═════ Extrait du document

A l'époque - elle avait trente-huit ans, moi dix-huit - je crevais d'admiration pour elle et j'étais toujours pendue à ses basques. Poupée, elle me disait, et si tu allais nous chercher un autre verre de champagne ? Je me ruais vers le bar, je payais et je rapportais. Alors elle clignait l'une de ses paupières plombée de faux cils et elle demandait Dis, tu ne le trouve pas charmant ce type en costume rayé, au bar ? Je chaloupais vers le type, je lui parlais et je le ramenais. Poupée, si tu allais voir ailleurs maintenant ? elle me disait de sa voix rauque de prédatrice. Je haussais les épaules et j'allais danser pour passer le temps. A l'aube, je la portais jusqu'à son lit dans la chambre de bonne où elle vivait chichement. J'ôtais ses escarpins, sa robe Chanel, toujours la même, et je passais un coton humide sur ses paupières pour décoller les faux-cils. Elle oubliait souvent de me remercier mais je l'aimais alors ça n'avait pas d'importance...

══════════
═════ Items fournis

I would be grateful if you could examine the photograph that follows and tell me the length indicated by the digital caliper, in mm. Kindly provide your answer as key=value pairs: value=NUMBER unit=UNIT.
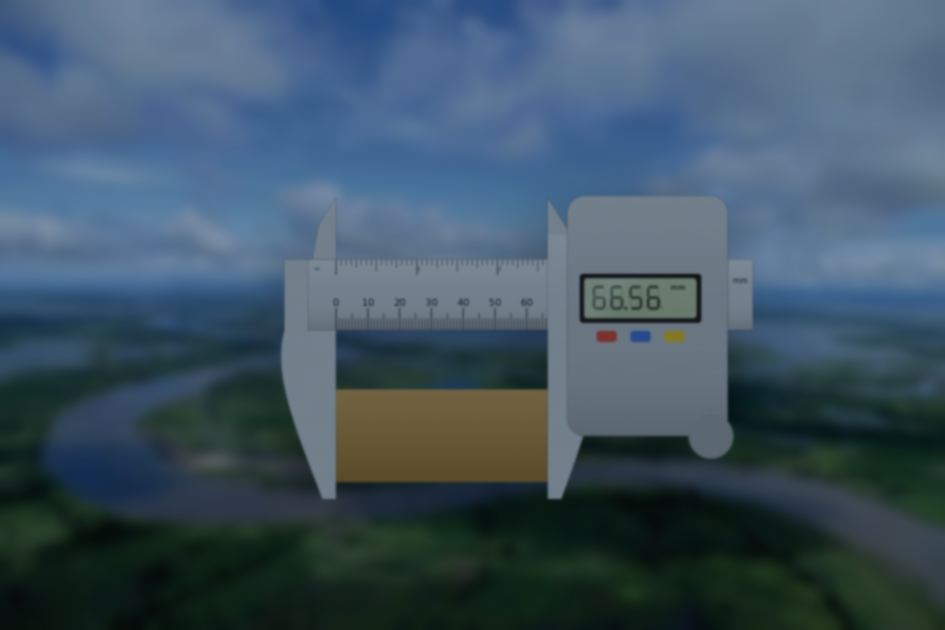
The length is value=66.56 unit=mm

══════════
═════ Items fournis

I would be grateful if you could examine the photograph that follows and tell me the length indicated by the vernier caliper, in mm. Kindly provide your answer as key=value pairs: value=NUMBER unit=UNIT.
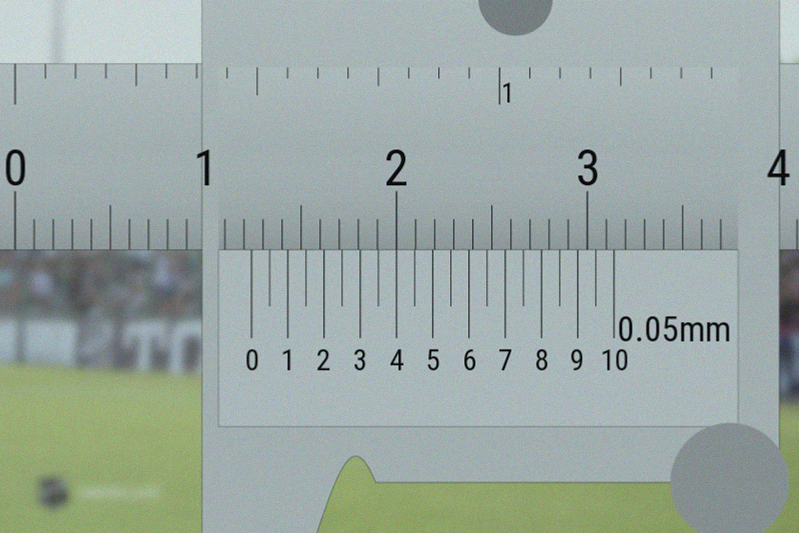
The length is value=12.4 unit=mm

══════════

• _Objectif_
Poursuivez le récit sur la femme de trente-huit ans après sa dernière phrase. Les items proviennent d'une autre source.

• _Résultat_
Au milieu du hall de l'établissement huppé où elle se repose, l'accumulation de plantes en plastique me ramène à la réalité. Je sais que, depuis la dernière fois, Babette n'aura pas bougé de son fauteuil marron devant la télé et qu'un filet de bave dégoulinera de sa mâchoire déboitée. Sa peau cireuse à peine fardée, son minois décati auront raison de mon moral et je serais presque en colère contre elle de n'être plus la même. Poupée, c'est toi ? elle me dira avant de tousser pendant cinq minutes. Tu sais qu'ils ne veulent plus me mettre mes faux cils ? Ils disent que la colle me donne des allergies, tu te rends compte ?

Cette fois-là, comme d'habitude, j'ai eu droit à ce couplet. Je sais, Bab, j'ai dit, mais tu es belle même sans faux-cils ! C'est vrai ? elle a demandé. J'ai juré craché. Comme dans le temps : en étalant la salive dans ma main puis en essuyant ma main dans ses cheveux. Tant mieux, elle a conclu, parce que je veux être belle quand je mourrai. Je sens que c'est pour bientôt.

Ça fait vingt ans qu'elle ne pense qu'à mourir Babette. C'est une chose que je ne comprends pas chez certains vieux, cette abominable nostalgie de la mort. Je prétends vivre jusqu'à mon dernier souffle.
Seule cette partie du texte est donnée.